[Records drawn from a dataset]

____________

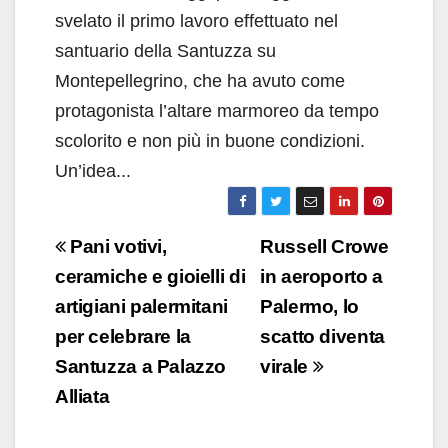
svelato il primo lavoro effettuato nel
santuario della Santuzza su
Montepellegrino, che ha avuto come
protagonista l’altare marmoreo da tempo
scolorito e non più in buone condizioni.
Un’idea...
Navigazione
Pani votivi,
Russell Crowe
articoli
ceramiche e gioielli di
in aeroporto a
artigiani palermitani
Palermo, lo
per celebrare la
scatto diventa
Santuzza a Palazzo
virale
Alliata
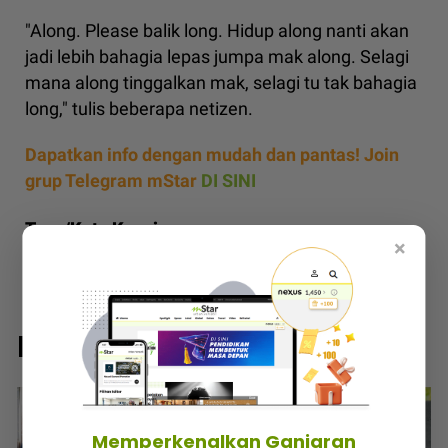
"Along. Please balik long. Hidup along nanti akan
jadi lebih bahagia lepas jumpa mak along. Selagi
mana along tinggalkan mak, selagi tu tak bahagia
long," tulis beberapa netizen.
Dapatkan info dengan mudah dan pantas! Join
grup Telegram mStar
DI SINI
Tags/Kata Kunci:
×
abang masuk penjara
,
ibu potong kaki
,
ibu rindu
anak sulung
,
anak bawa diri
,
viral TikTok
Baca Juga
Memperkenalkan Ganjaran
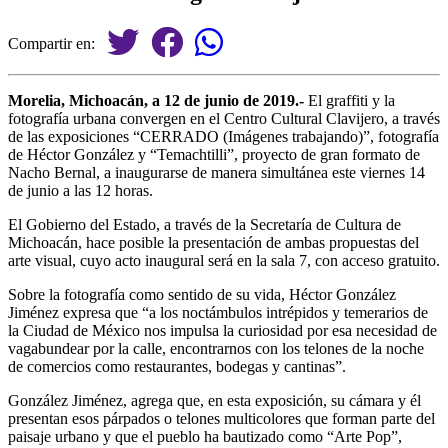
Compartir en:
Morelia, Michoacán, a 12 de junio de 2019.-
El graffiti y la
fotografía urbana convergen en el Centro Cultural Clavijero, a través
de las exposiciones “CERRADO (Imágenes trabajando)”, fotografía
de Héctor González y “Temachtilli”, proyecto de gran formato de
Nacho Bernal, a inaugurarse de manera simultánea este viernes 14
de junio a las 12 horas.
El Gobierno del Estado, a través de la Secretaría de Cultura de
Michoacán, hace posible la presentación de ambas propuestas del
arte visual, cuyo acto inaugural será en la sala 7, con acceso gratuito.
Sobre la fotografía como sentido de su vida, Héctor González
Jiménez expresa que “a los noctámbulos intrépidos y temerarios de
la Ciudad de México nos impulsa la curiosidad por esa necesidad de
vagabundear por la calle, encontrarnos con los telones de la noche
de comercios como restaurantes, bodegas y cantinas”.
González Jiménez, agrega que, en esta exposición, su cámara y él
presentan esos párpados o telones multicolores que forman parte del
paisaje urbano y que el pueblo ha bautizado como “Arte Pop”,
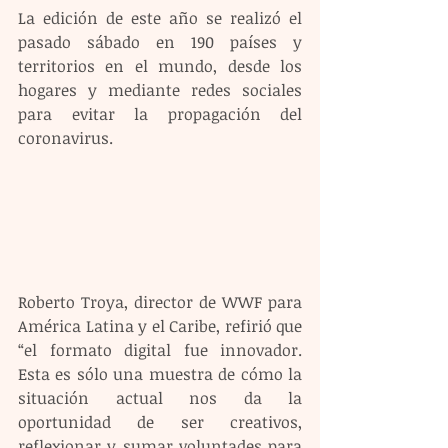
La edición de este año se realizó el 
pasado sábado en 190 países y 
territorios en el mundo, desde los 
hogares y mediante redes sociales 
para evitar la propagación del 
coronavirus.
Roberto Troya, director de WWF para 
América Latina y el Caribe, refirió que 
“el formato digital fue innovador. 
Esta es sólo una muestra de cómo la 
situación actual nos da la 
oportunidad de ser creativos, 
reflexionar y sumar voluntades para 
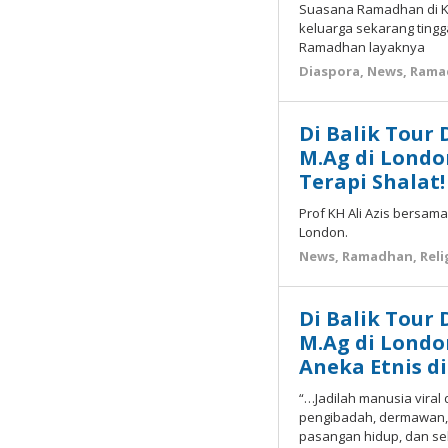
Suasana Ramadhan di Kot
keluarga sekarang tingga
Ramadhan layaknya
Diaspora
,
News
,
Rama
Di Balik Tour 
M.Ag di Londo
Terapi Shalat!
Prof KH Ali Azis bersama
London.
News
,
Ramadhan
,
Reli
Di Balik Tour 
M.Ag di Londo
Aneka Etnis d
“…Jadilah manusia viral
pengibadah, dermawan, a
pasangan hidup, dan se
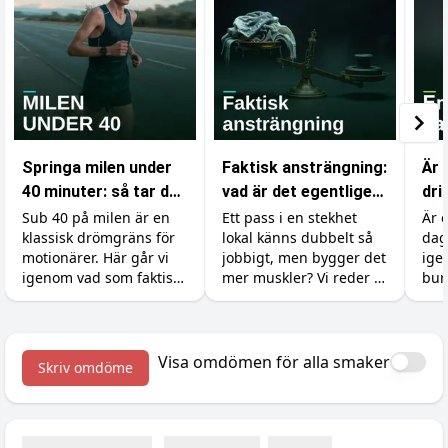
Springa milen under
Faktisk ansträngning:
Är 
40 minuter: så tar du
vad är det egentligen
dri
dig under
som räknas i
var
Sub 40 på milen är en
Ett pass i en stekhet
Är 
klassisk drömgräns för
lokal känns dubbelt så
dag
drömgränsen
gymmet?
motionärer. Här går vi
jobbigt, men bygger det
ige
igenom vad som faktiskt
mer muskler? Vi reder ut
bur
krävs, hur du lägger
skillnaden mellan att
koff
upp träningen och vilka
känna sig ansträngd
soc
tillskott som ger dig de
och att faktiskt ge
bov
sista sekunderna.
kroppen en signal att
med
Visa omdömen för alla smaker
Skriv omdöme
växa.
du g
van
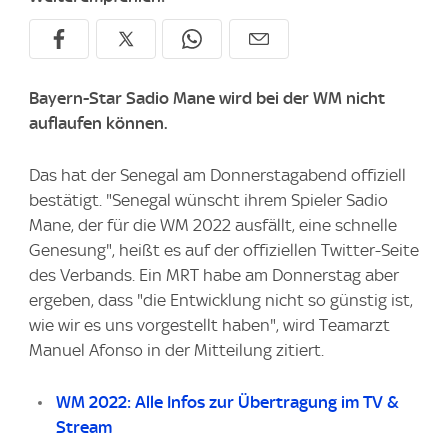
Bayern-Star Sadio Mane wird bei der WM nicht
auflaufen können.
Das hat der Senegal am Donnerstagabend offiziell
bestätigt. "Senegal wünscht ihrem Spieler Sadio
Mane, der für die WM 2022 ausfällt, eine schnelle
Genesung", heißt es auf der offiziellen Twitter-Seite
des Verbands. Ein MRT habe am Donnerstag aber
ergeben, dass "die Entwicklung nicht so günstig ist,
wie wir es uns vorgestellt haben", wird Teamarzt
Manuel Afonso in der Mitteilung zitiert.
WM 2022: Alle Infos zur Übertragung im TV &
Stream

____________

DESCRIPTION OF THE TASK:
Produce a word-for-word copy of the records, omitting all images.

WRITTEN SOLUTION:
svelato il primo lavoro effettuato nel
santuario della Santuzza su
Montepellegrino, che ha avuto come
protagonista l’altare marmoreo da tempo
scolorito e non più in buone condizioni.
Un’idea...
Navigazione
Pani votivi,
Russell Crowe
articoli
ceramiche e gioielli di
in aeroporto a
artigiani palermitani
Palermo, lo
per celebrare la
scatto diventa
Santuzza a Palazzo
virale
Alliata
"Along. Please balik long. Hidup along nanti akan
jadi lebih bahagia lepas jumpa mak along. Selagi
mana along tinggalkan mak, selagi tu tak bahagia
long," tulis beberapa netizen.
Dapatkan info dengan mudah dan pantas! Join
grup Telegram mStar
DI SINI
Tags/Kata Kunci:
×
abang masuk penjara
,
ibu potong kaki
,
ibu rindu
anak sulung
,
anak bawa diri
,
viral TikTok
Baca Juga
Memperkenalkan Ganjaran
Compartir en:
Morelia, Michoacán, a 12 de junio de 2019.-
El graffiti y la
fotografía urbana convergen en el Centro Cultural Clavijero, a través
de las exposiciones “CERRADO (Imágenes trabajando)”, fotografía
de Héctor González y “Temachtilli”, proyecto de gran formato de
Nacho Bernal, a inaugurarse de manera simultánea este viernes 14
de junio a las 12 horas.
El Gobierno del Estado, a través de la Secretaría de Cultura de
Michoacán, hace posible la presentación de ambas propuestas del
arte visual, cuyo acto inaugural será en la sala 7, con acceso gratuito.
Sobre la fotografía como sentido de su vida, Héctor González
Jiménez expresa que “a los noctámbulos intrépidos y temerarios de
la Ciudad de México nos impulsa la curiosidad por esa necesidad de
vagabundear por la calle, encontrarnos con los telones de la noche
de comercios como restaurantes, bodegas y cantinas”.
González Jiménez, agrega que, en esta exposición, su cámara y él
presentan esos párpados o telones multicolores que forman parte del
paisaje urbano y que el pueblo ha bautizado como “Arte Pop”,
La edición de este año se realizó el 
pasado sábado en 190 países y 
territorios en el mundo, desde los 
hogares y mediante redes sociales 
para evitar la propagación del 
coronavirus.
Roberto Troya, director de WWF para 
América Latina y el Caribe, refirió que 
“el formato digital fue innovador. 
Esta es sólo una muestra de cómo la 
situación actual nos da la 
oportunidad de ser creativos, 
reflexionar y sumar voluntades para 
Suasana Ramadhan di Kot
keluarga sekarang tingga
Ramadhan layaknya
Diaspora
,
News
,
Rama
Di Balik Tour 
M.Ag di Londo
Terapi Shalat!
Prof KH Ali Azis bersama
London.
News
,
Ramadhan
,
Reli
Di Balik Tour 
M.Ag di Londo
Aneka Etnis d
“…Jadilah manusia viral
pengibadah, dermawan, a
pasangan hidup, dan se
Springa milen under
Faktisk ansträngning:
Är 
40 minuter: så tar du
vad är det egentligen
dri
dig under
som räknas i
var
Sub 40 på milen är en
Ett pass i en stekhet
Är 
klassisk drömgräns för
lokal känns dubbelt så
dag
drömgränsen
gymmet?
motionärer. Här går vi
jobbigt, men bygger det
ige
igenom vad som faktiskt
mer muskler? Vi reder ut
bur
krävs, hur du lägger
skillnaden mellan att
koff
upp träningen och vilka
känna sig ansträngd
soc
tillskott som ger dig de
och att faktiskt ge
bov
sista sekunderna.
kroppen en signal att
med
Visa omdömen för alla smaker
Skriv omdöme
växa.
du g
van
Bayern-Star Sadio Mane wird bei der WM nicht
auflaufen können.
Das hat der Senegal am Donnerstagabend offiziell
bestätigt. "Senegal wünscht ihrem Spieler Sadio
Mane, der für die WM 2022 ausfällt, eine schnelle
Genesung", heißt es auf der offiziellen Twitter-Seite
des Verbands. Ein MRT habe am Donnerstag aber
ergeben, dass "die Entwicklung nicht so günstig ist,
wie wir es uns vorgestellt haben", wird Teamarzt
Manuel Afonso in der Mitteilung zitiert.
WM 2022: Alle Infos zur Übertragung im TV &
Stream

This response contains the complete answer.